When the ‘hydrogen economy’ concept was coined in the early 1970s, advocates such as electrochemist John Bockris1 expected cheap, plentiful nuclear power to produce hydrogen by electrolysing water. Using hydrogen as an energy carrier in this way made sense at the time – power-line losses made hydrogen a more efficient way to move energy over long distances, and battery technology simply wasn’t good enough propel electric vehicles much faster or further than a milk float.
But nuclear accidents, although extremely rare, have made many governments wary of investing in extra nuclear power stations. And they have also exposed the hidden costs of nuclear power: cleaning up the accidents and dealing with radioactive waste.
So, instead, more than 90% of the world’s hydrogen is produced from fossil fuels, through steam reforming of natural gas, for example, which also produces carbon dioxide. That carbon dioxide could be sequestered underground, but it isn’t, because carbon capture and storage technology is not sufficiently well developed and the costs are astronomical.

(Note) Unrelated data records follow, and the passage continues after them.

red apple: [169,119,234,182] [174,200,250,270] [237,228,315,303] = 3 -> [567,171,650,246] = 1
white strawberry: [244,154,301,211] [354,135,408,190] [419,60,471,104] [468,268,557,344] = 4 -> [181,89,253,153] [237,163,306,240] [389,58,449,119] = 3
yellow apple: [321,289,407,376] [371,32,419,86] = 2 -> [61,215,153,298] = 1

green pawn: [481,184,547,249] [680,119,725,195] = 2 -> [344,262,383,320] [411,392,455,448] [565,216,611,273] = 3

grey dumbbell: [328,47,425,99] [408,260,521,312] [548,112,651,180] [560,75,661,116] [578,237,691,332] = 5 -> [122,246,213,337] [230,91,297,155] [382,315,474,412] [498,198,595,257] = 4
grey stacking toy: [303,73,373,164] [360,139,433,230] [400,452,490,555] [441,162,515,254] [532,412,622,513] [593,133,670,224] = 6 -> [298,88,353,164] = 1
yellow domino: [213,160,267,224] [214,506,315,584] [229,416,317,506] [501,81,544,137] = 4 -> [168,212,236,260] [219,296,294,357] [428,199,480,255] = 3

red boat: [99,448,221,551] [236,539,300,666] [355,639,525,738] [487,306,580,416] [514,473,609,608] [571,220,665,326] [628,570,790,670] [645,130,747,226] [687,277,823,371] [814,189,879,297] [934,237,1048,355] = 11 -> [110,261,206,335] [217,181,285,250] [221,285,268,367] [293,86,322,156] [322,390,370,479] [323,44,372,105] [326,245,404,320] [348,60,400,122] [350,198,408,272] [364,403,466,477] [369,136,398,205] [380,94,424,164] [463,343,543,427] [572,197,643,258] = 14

Wind or solar power could be used to drive electrolysis plants, but isn’t that clean electricity better used to feed today’s more efficient power grids, and to charge lithium-ion batteries that far outstrip those available in the 1970s? The fuelling points for battery-powered cars are a relatively simple extension to our existing power grid, and new technology is reducing recharging times.
Hydrogen, in contrast, requires an entirely new supply infrastructure. That’s why the only hydrogen car on the road was, until recently, the Honda FCX Clarity; just a few dozen drive around southern California – the only place in the US with a sufficient network of hydrogen filling stations. In February, Hyundai launched its Tucson ix35 hydrogen fuel cell vehicle, and hopes to make 1,000 of them for the European market. Compare that with the European commission’s hydrogen roadmap, which forecasts an incredible 1 million hydrogen fuel cell vehicles by 2020.
Storing hydrogen on board a car also requires expensive pressure vessels or cryogenic systems. Chemists and engineers have worked hard to find alternatives, such as adsorbing hydrogen onto porous materials, or using hydrogen-dense molecules to release hydrogen on demand. For example, Matthias Beller at the University of Rostock, Germany, recently unveiled a ruthenium catalyst that can generate hydrogen from methanol
at a relatively mild 65–95°C.
But while the ruthenium catalyst is a lovely bit of chemistry, it is not a breakthrough for the hydrogen economy: the reaction releases carbon dioxide, which is much harder to capture from millions of cars than it is at a single power station; the catalyst turnover frequency reached 4700h–1, many orders of magnitude from practicability; and it relies on ruthenium, global stocks of which are thought to be only about 5,000 tonnes.
In February, the UKH2Mobility partnership issued a report suggesting that 1.5 million hydrogen-powered vehicles could be on the road in the UK by 2030. Yet even this optimistic report noted that the effort would only reduce carbon dioxide emissions by about 3 million tonnes – less than the world currently emits in one hour.
Hydrogen will undoubtedly find transport niches, but talk of hydrogen powering a substantial proportion of the planet’s billion cars (and counting) is driven more by techno-optimism than evidence. Faster and more significant impacts would come from improving battery technology, investing in clean electricity sources and developing carbon sequestration. The hydrogen economy is alluring, but it is a distraction from the important task of decarbonising our transport system.